Action item –
Quote every line of the listing below word for word, keeping the original order.

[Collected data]

=== Begin Enclosure ===

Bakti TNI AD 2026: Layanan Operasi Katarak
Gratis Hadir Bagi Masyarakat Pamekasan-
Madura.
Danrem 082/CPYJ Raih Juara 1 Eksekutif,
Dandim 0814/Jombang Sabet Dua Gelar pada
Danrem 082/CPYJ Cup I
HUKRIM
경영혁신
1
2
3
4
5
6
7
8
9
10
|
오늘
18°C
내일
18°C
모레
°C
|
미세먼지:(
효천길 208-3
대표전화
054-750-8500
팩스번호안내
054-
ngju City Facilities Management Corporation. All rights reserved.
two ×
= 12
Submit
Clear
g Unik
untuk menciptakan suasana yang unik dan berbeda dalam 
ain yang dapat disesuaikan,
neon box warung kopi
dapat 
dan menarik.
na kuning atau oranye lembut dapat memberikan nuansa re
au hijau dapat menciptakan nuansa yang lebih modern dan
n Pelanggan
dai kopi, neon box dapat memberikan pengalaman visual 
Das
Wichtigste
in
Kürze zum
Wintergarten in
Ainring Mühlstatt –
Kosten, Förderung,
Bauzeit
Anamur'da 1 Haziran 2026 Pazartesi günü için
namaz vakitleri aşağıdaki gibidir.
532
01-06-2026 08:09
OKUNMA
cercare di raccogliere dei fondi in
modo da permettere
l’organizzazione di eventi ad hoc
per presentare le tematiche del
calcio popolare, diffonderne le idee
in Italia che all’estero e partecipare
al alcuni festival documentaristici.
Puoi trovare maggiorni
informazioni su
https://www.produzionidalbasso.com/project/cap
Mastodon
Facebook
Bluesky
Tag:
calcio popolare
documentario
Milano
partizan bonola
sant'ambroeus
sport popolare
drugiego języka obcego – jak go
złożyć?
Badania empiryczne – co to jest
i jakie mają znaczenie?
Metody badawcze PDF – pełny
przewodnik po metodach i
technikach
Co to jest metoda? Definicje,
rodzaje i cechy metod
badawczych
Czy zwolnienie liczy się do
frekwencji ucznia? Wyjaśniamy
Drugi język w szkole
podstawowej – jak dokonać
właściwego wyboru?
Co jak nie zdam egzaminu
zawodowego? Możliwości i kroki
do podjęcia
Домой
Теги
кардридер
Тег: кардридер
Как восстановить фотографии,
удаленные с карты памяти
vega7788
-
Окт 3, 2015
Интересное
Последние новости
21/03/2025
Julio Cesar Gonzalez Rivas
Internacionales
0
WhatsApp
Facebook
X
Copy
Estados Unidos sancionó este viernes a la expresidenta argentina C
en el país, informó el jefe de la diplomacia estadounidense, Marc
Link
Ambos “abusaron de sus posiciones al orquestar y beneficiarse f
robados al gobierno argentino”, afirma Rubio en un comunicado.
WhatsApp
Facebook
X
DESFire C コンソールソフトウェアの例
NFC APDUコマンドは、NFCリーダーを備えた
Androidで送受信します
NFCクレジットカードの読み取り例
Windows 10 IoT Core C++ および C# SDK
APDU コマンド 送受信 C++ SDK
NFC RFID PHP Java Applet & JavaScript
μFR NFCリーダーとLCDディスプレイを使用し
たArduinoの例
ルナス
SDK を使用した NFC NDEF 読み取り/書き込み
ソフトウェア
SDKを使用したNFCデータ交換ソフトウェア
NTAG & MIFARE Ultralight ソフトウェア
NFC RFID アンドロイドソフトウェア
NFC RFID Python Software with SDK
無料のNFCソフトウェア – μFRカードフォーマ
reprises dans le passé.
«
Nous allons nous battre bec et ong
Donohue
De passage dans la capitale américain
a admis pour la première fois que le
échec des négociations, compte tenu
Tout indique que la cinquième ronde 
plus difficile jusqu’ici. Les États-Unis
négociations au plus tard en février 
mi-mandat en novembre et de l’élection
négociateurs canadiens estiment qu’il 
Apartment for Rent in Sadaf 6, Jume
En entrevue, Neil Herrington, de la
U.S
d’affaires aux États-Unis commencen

=== End Enclosure ===

Task response –
Bakti TNI AD 2026: Layanan Operasi Katarak
Gratis Hadir Bagi Masyarakat Pamekasan-
Madura.
Danrem 082/CPYJ Raih Juara 1 Eksekutif,
Dandim 0814/Jombang Sabet Dua Gelar pada
Danrem 082/CPYJ Cup I
HUKRIM
경영혁신
1
2
3
4
5
6
7
8
9
10
|
오늘
18°C
내일
18°C
모레
°C
|
미세먼지:(
효천길 208-3
대표전화
054-750-8500
팩스번호안내
054-
ngju City Facilities Management Corporation. All rights reserved.
two ×
= 12
Submit
Clear
g Unik
untuk menciptakan suasana yang unik dan berbeda dalam 
ain yang dapat disesuaikan,
neon box warung kopi
dapat 
dan menarik.
na kuning atau oranye lembut dapat memberikan nuansa re
au hijau dapat menciptakan nuansa yang lebih modern dan
n Pelanggan
dai kopi, neon box dapat memberikan pengalaman visual 
Das
Wichtigste
in
Kürze zum
Wintergarten in
Ainring Mühlstatt –
Kosten, Förderung,
Bauzeit
Anamur'da 1 Haziran 2026 Pazartesi günü için
namaz vakitleri aşağıdaki gibidir.
532
01-06-2026 08:09
OKUNMA
cercare di raccogliere dei fondi in
modo da permettere
l’organizzazione di eventi ad hoc
per presentare le tematiche del
calcio popolare, diffonderne le idee
in Italia che all’estero e partecipare
al alcuni festival documentaristici.
Puoi trovare maggiorni
informazioni su
https://www.produzionidalbasso.com/project/cap
Mastodon
Facebook
Bluesky
Tag:
calcio popolare
documentario
Milano
partizan bonola
sant'ambroeus
sport popolare
drugiego języka obcego – jak go
złożyć?
Badania empiryczne – co to jest
i jakie mają znaczenie?
Metody badawcze PDF – pełny
przewodnik po metodach i
technikach
Co to jest metoda? Definicje,
rodzaje i cechy metod
badawczych
Czy zwolnienie liczy się do
frekwencji ucznia? Wyjaśniamy
Drugi język w szkole
podstawowej – jak dokonać
właściwego wyboru?
Co jak nie zdam egzaminu
zawodowego? Możliwości i kroki
do podjęcia
Домой
Теги
кардридер
Тег: кардридер
Как восстановить фотографии,
удаленные с карты памяти
vega7788
-
Окт 3, 2015
Интересное
Последние новости
21/03/2025
Julio Cesar Gonzalez Rivas
Internacionales
0
WhatsApp
Facebook
X
Copy
Estados Unidos sancionó este viernes a la expresidenta argentina C
en el país, informó el jefe de la diplomacia estadounidense, Marc
Link
Ambos “abusaron de sus posiciones al orquestar y beneficiarse f
robados al gobierno argentino”, afirma Rubio en un comunicado.
WhatsApp
Facebook
X
DESFire C コンソールソフトウェアの例
NFC APDUコマンドは、NFCリーダーを備えた
Androidで送受信します
NFCクレジットカードの読み取り例
Windows 10 IoT Core C++ および C# SDK
APDU コマンド 送受信 C++ SDK
NFC RFID PHP Java Applet & JavaScript
μFR NFCリーダーとLCDディスプレイを使用し
たArduinoの例
ルナス
SDK を使用した NFC NDEF 読み取り/書き込み
ソフトウェア
SDKを使用したNFCデータ交換ソフトウェア
NTAG & MIFARE Ultralight ソフトウェア
NFC RFID アンドロイドソフトウェア
NFC RFID Python Software with SDK
無料のNFCソフトウェア – μFRカードフォーマ
reprises dans le passé.
«
Nous allons nous battre bec et ong
Donohue
De passage dans la capitale américain
a admis pour la première fois que le
échec des négociations, compte tenu
Tout indique que la cinquième ronde 
plus difficile jusqu’ici. Les États-Unis
négociations au plus tard en février 
mi-mandat en novembre et de l’élection
négociateurs canadiens estiment qu’il 
Apartment for Rent in Sadaf 6, Jume
En entrevue, Neil Herrington, de la
U.S
d’affaires aux États-Unis commencen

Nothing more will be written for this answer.